Fast and Low-memory Ingestion: Metadata Index

With Metadata Index, you can ingest documents with as small memory, storage and hard disk usage as possible, within a minimum of time. Full processing is done during the publish.

Metadata Index is useful if you have to ingest high data volumes, but expect that only a part of them will be subject to review, and no text-based culling is required to identify documents to be published.

Then it does not make sense to fully index document content. Instead, you can postpone a big part of document processing to the publish, for only those documents that will be subject to review.

For Metadata Index, you need to create a special application type, called Metadata Only Ingestion. For this application, you create a file system data source and configure filters, if needed.

Once you ingested documents, you can do some early case assessment, based on document metadata, for example, delete documents or define some saved searches for relevant documents. You can also run exception resolution.

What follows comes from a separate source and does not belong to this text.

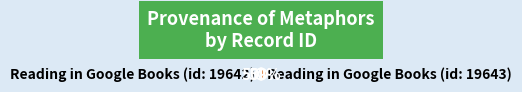

Is the sum of Reading in Google Books (id: 19642) and Reading in Google Books (id: 19643) greater than half?

Yes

Ingestion results include:

  • standalone documents and their metadata
  • documents extracted from email archives, including their metadata and attachment family ID, but no extraction of attachments

  • stub documents representing filtered documents, to guarantee there is no information lack for chain of custody:
    • stub documents for documents that are ignored due to filter settings in the data source configuration, such as NIST filters or MIME type filters. These placeholder documents only exist in the index. The original file is not copied.
    • stub documents for archive files (if indexing archive files is enabled). These placeholder documents only exist in the index. The original file is not copied.
  • Hash value calculation for indexed documents
  • MIME type detection
  • Native file copies, except for filtered documents

Ingestion results do not include:

  • Attachment splitting

    All attachments are still contained in the native file of the root document.

  • Embedding processing

    All embeddings are still contained in the native file of the root document.

  • Searchable content, that is, document text.

    The document text is still in the native files.

When ingestion is done, you can set up the matter and publish documents. Publishing includes attachment and embedding processing, language detection etc., that is, anything needed to be able to fully review the documents. Compared to a publish that follows an ingestion with full document processing, such a publish requires approximately 30% more time. But as you only publish a subset of documents, the overall time saving is still high.